Provided information ->
__________

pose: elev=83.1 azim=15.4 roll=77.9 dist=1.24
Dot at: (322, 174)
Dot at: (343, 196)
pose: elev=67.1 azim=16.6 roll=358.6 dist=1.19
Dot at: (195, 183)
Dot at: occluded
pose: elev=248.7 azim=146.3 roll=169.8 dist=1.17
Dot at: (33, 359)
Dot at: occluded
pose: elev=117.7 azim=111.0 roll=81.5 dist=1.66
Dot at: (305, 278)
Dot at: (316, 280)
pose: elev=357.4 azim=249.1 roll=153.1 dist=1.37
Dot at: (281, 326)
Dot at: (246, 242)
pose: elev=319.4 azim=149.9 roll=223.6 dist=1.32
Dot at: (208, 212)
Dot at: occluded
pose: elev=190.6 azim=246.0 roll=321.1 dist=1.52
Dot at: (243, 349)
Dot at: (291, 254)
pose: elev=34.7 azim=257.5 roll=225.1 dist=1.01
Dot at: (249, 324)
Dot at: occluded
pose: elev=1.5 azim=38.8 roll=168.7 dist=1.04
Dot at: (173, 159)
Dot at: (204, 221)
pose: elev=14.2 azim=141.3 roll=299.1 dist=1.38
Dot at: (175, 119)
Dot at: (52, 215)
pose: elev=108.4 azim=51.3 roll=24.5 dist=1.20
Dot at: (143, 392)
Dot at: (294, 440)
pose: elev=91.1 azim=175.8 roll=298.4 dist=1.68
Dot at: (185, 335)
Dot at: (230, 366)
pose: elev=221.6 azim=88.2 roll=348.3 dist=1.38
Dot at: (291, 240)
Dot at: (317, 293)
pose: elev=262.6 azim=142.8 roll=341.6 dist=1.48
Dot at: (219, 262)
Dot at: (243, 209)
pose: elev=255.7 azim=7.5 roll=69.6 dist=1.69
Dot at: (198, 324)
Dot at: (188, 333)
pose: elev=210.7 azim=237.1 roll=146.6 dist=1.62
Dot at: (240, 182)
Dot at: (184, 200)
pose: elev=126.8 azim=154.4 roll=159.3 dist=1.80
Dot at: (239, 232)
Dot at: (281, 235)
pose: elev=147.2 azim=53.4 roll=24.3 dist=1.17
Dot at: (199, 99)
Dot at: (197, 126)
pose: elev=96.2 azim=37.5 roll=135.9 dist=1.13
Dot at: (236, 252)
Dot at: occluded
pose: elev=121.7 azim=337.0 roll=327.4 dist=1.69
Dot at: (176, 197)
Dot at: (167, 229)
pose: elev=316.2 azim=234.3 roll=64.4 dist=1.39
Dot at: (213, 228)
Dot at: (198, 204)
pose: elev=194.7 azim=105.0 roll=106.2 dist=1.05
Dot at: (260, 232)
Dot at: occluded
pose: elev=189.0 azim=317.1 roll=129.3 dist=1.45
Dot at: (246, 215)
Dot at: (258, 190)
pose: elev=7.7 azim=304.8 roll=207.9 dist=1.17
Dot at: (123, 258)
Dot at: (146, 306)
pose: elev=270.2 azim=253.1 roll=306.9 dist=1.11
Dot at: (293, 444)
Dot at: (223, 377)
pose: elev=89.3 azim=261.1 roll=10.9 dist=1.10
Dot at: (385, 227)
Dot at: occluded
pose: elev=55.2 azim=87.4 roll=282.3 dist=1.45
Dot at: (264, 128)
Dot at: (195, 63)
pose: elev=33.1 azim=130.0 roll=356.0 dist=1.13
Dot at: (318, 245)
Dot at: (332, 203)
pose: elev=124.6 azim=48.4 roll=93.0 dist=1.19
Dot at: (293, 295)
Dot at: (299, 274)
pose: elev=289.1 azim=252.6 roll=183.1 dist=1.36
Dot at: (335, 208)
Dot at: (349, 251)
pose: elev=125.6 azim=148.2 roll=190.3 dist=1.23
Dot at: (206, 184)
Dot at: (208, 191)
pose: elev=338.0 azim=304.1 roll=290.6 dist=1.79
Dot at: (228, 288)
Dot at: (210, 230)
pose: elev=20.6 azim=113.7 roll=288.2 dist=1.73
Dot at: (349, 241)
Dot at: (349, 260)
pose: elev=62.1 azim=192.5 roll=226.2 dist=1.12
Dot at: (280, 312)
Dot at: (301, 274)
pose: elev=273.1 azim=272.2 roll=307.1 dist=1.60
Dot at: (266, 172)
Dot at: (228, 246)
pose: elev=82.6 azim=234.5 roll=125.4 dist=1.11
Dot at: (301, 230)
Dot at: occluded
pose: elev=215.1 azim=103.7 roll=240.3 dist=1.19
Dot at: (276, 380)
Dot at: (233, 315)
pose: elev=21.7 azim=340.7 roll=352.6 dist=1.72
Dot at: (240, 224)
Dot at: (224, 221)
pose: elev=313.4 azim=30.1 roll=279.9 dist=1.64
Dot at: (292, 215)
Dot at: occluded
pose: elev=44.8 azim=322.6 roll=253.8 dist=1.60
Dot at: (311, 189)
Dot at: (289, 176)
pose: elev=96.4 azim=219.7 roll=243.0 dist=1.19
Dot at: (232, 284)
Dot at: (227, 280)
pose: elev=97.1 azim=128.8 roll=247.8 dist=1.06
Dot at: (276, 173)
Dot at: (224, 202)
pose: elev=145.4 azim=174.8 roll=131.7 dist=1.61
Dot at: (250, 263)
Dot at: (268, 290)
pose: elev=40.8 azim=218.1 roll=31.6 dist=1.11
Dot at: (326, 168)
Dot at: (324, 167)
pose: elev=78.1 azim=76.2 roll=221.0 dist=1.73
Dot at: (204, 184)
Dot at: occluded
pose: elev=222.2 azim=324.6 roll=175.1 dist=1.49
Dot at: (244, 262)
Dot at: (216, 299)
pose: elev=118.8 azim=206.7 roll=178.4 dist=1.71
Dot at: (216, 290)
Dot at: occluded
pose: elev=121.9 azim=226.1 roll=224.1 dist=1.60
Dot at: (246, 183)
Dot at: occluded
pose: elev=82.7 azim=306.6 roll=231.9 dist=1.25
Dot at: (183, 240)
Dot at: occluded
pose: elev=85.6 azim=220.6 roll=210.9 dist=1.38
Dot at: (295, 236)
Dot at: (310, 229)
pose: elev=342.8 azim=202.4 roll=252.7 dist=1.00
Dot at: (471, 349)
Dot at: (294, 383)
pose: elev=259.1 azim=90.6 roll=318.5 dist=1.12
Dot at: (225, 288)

__________

Task requirements -> Place every line of the data above into a Markdown table with the columns "Row" and "Line", numbering the rows in order and omitting blank lines.

Task solution ->
| Row | Line |
|---|---|
| 1 | pose: elev=83.1 azim=15.4 roll=77.9 dist=1.24 |
| 2 | Dot at: (322, 174) |
| 3 | Dot at: (343, 196) |
| 4 | pose: elev=67.1 azim=16.6 roll=358.6 dist=1.19 |
| 5 | Dot at: (195, 183) |
| 6 | Dot at: occluded |
| 7 | pose: elev=248.7 azim=146.3 roll=169.8 dist=1.17 |
| 8 | Dot at: (33, 359) |
| 9 | Dot at: occluded |
| 10 | pose: elev=117.7 azim=111.0 roll=81.5 dist=1.66 |
| 11 | Dot at: (305, 278) |
| 12 | Dot at: (316, 280) |
| 13 | pose: elev=357.4 azim=249.1 roll=153.1 dist=1.37 |
| 14 | Dot at: (281, 326) |
| 15 | Dot at: (246, 242) |
| 16 | pose: elev=319.4 azim=149.9 roll=223.6 dist=1.32 |
| 17 | Dot at: (208, 212) |
| 18 | Dot at: occluded |
| 19 | pose: elev=190.6 azim=246.0 roll=321.1 dist=1.52 |
| 20 | Dot at: (243, 349) |
| 21 | Dot at: (291, 254) |
| 22 | pose: elev=34.7 azim=257.5 roll=225.1 dist=1.01 |
| 23 | Dot at: (249, 324) |
| 24 | Dot at: occluded |
| 25 | pose: elev=1.5 azim=38.8 roll=168.7 dist=1.04 |
| 26 | Dot at: (173, 159) |
| 27 | Dot at: (204, 221) |
| 28 | pose: elev=14.2 azim=141.3 roll=299.1 dist=1.38 |
| 29 | Dot at: (175, 119) |
| 30 | Dot at: (52, 215) |
| 31 | pose: elev=108.4 azim=51.3 roll=24.5 dist=1.20 |
| 32 | Dot at: (143, 392) |
| 33 | Dot at: (294, 440) |
| 34 | pose: elev=91.1 azim=175.8 roll=298.4 dist=1.68 |
| 35 | Dot at: (185, 335) |
| 36 | Dot at: (230, 366) |
| 37 | pose: elev=221.6 azim=88.2 roll=348.3 dist=1.38 |
| 38 | Dot at: (291, 240) |
| 39 | Dot at: (317, 293) |
| 40 | pose: elev=262.6 azim=142.8 roll=341.6 dist=1.48 |
| 41 | Dot at: (219, 262) |
| 42 | Dot at: (243, 209) |
| 43 | pose: elev=255.7 azim=7.5 roll=69.6 dist=1.69 |
| 44 | Dot at: (198, 324) |
| 45 | Dot at: (188, 333) |
| 46 | pose: elev=210.7 azim=237.1 roll=146.6 dist=1.62 |
| 47 | Dot at: (240, 182) |
| 48 | Dot at: (184, 200) |
| 49 | pose: elev=126.8 azim=154.4 roll=159.3 dist=1.80 |
| 50 | Dot at: (239, 232) |
| 51 | Dot at: (281, 235) |
| 52 | pose: elev=147.2 azim=53.4 roll=24.3 dist=1.17 |
| 53 | Dot at: (199, 99) |
| 54 | Dot at: (197, 126) |
| 55 | pose: elev=96.2 azim=37.5 roll=135.9 dist=1.13 |
| 56 | Dot at: (236, 252) |
| 57 | Dot at: occluded |
| 58 | pose: elev=121.7 azim=337.0 roll=327.4 dist=1.69 |
| 59 | Dot at: (176, 197) |
| 60 | Dot at: (167, 229) |
| 61 | pose: elev=316.2 azim=234.3 roll=64.4 dist=1.39 |
| 62 | Dot at: (213, 228) |
| 63 | Dot at: (198, 204) |
| 64 | pose: elev=194.7 azim=105.0 roll=106.2 dist=1.05 |
| 65 | Dot at: (260, 232) |
| 66 | Dot at: occluded |
| 67 | pose: elev=189.0 azim=317.1 roll=129.3 dist=1.45 |
| 68 | Dot at: (246, 215) |
| 69 | Dot at: (258, 190) |
| 70 | pose: elev=7.7 azim=304.8 roll=207.9 dist=1.17 |
| 71 | Dot at: (123, 258) |
| 72 | Dot at: (146, 306) |
| 73 | pose: elev=270.2 azim=253.1 roll=306.9 dist=1.11 |
| 74 | Dot at: (293, 444) |
| 75 | Dot at: (223, 377) |
| 76 | pose: elev=89.3 azim=261.1 roll=10.9 dist=1.10 |
| 77 | Dot at: (385, 227) |
| 78 | Dot at: occluded |
| 79 | pose: elev=55.2 azim=87.4 roll=282.3 dist=1.45 |
| 80 | Dot at: (264, 128) |
| 81 | Dot at: (195, 63) |
| 82 | pose: elev=33.1 azim=130.0 roll=356.0 dist=1.13 |
| 83 | Dot at: (318, 245) |
| 84 | Dot at: (332, 203) |
| 85 | pose: elev=124.6 azim=48.4 roll=93.0 dist=1.19 |
| 86 | Dot at: (293, 295) |
| 87 | Dot at: (299, 274) |
| 88 | pose: elev=289.1 azim=252.6 roll=183.1 dist=1.36 |
| 89 | Dot at: (335, 208) |
| 90 | Dot at: (349, 251) |
| 91 | pose: elev=125.6 azim=148.2 roll=190.3 dist=1.23 |
| 92 | Dot at: (206, 184) |
| 93 | Dot at: (208, 191) |
| 94 | pose: elev=338.0 azim=304.1 roll=290.6 dist=1.79 |
| 95 | Dot at: (228, 288) |
| 96 | Dot at: (210, 230) |
| 97 | pose: elev=20.6 azim=113.7 roll=288.2 dist=1.73 |
| 98 | Dot at: (349, 241) |
| 99 | Dot at: (349, 260) |
| 100 | pose: elev=62.1 azim=192.5 roll=226.2 dist=1.12 |
| 101 | Dot at: (280, 312) |
| 102 | Dot at: (301, 274) |
| 103 | pose: elev=273.1 azim=272.2 roll=307.1 dist=1.60 |
| 104 | Dot at: (266, 172) |
| 105 | Dot at: (228, 246) |
| 106 | pose: elev=82.6 azim=234.5 roll=125.4 dist=1.11 |
| 107 | Dot at: (301, 230) |
| 108 | Dot at: occluded |
| 109 | pose: elev=215.1 azim=103.7 roll=240.3 dist=1.19 |
| 110 | Dot at: (276, 380) |
| 111 | Dot at: (233, 315) |
| 112 | pose: elev=21.7 azim=340.7 roll=352.6 dist=1.72 |
| 113 | Dot at: (240, 224) |
| 114 | Dot at: (224, 221) |
| 115 | pose: elev=313.4 azim=30.1 roll=279.9 dist=1.64 |
| 116 | Dot at: (292, 215) |
| 117 | Dot at: occluded |
| 118 | pose: elev=44.8 azim=322.6 roll=253.8 dist=1.60 |
| 119 | Dot at: (311, 189) |
| 120 | Dot at: (289, 176) |
| 121 | pose: elev=96.4 azim=219.7 roll=243.0 dist=1.19 |
| 122 | Dot at: (232, 284) |
| 123 | Dot at: (227, 280) |
| 124 | pose: elev=97.1 azim=128.8 roll=247.8 dist=1.06 |
| 125 | Dot at: (276, 173) |
| 126 | Dot at: (224, 202) |
| 127 | pose: elev=145.4 azim=174.8 roll=131.7 dist=1.61 |
| 128 | Dot at: (250, 263) |
| 129 | Dot at: (268, 290) |
| 130 | pose: elev=40.8 azim=218.1 roll=31.6 dist=1.11 |
| 131 | Dot at: (326, 168) |
| 132 | Dot at: (324, 167) |
| 133 | pose: elev=78.1 azim=76.2 roll=221.0 dist=1.73 |
| 134 | Dot at: (204, 184) |
| 135 | Dot at: occluded |
| 136 | pose: elev=222.2 azim=324.6 roll=175.1 dist=1.49 |
| 137 | Dot at: (244, 262) |
| 138 | Dot at: (216, 299) |
| 139 | pose: elev=118.8 azim=206.7 roll=178.4 dist=1.71 |
| 140 | Dot at: (216, 290) |
| 141 | Dot at: occluded |
| 142 | pose: elev=121.9 azim=226.1 roll=224.1 dist=1.60 |
| 143 | Dot at: (246, 183) |
| 144 | Dot at: occluded |
| 145 | pose: elev=82.7 azim=306.6 roll=231.9 dist=1.25 |
| 146 | Dot at: (183, 240) |
| 147 | Dot at: occluded |
| 148 | pose: elev=85.6 azim=220.6 roll=210.9 dist=1.38 |
| 149 | Dot at: (295, 236) |
| 150 | Dot at: (310, 229) |
| 151 | pose: elev=342.8 azim=202.4 roll=252.7 dist=1.00 |
| 152 | Dot at: (471, 349) |
| 153 | Dot at: (294, 383) |
| 154 | pose: elev=259.1 azim=90.6 roll=318.5 dist=1.12 |
| 155 | Dot at: (225, 288) |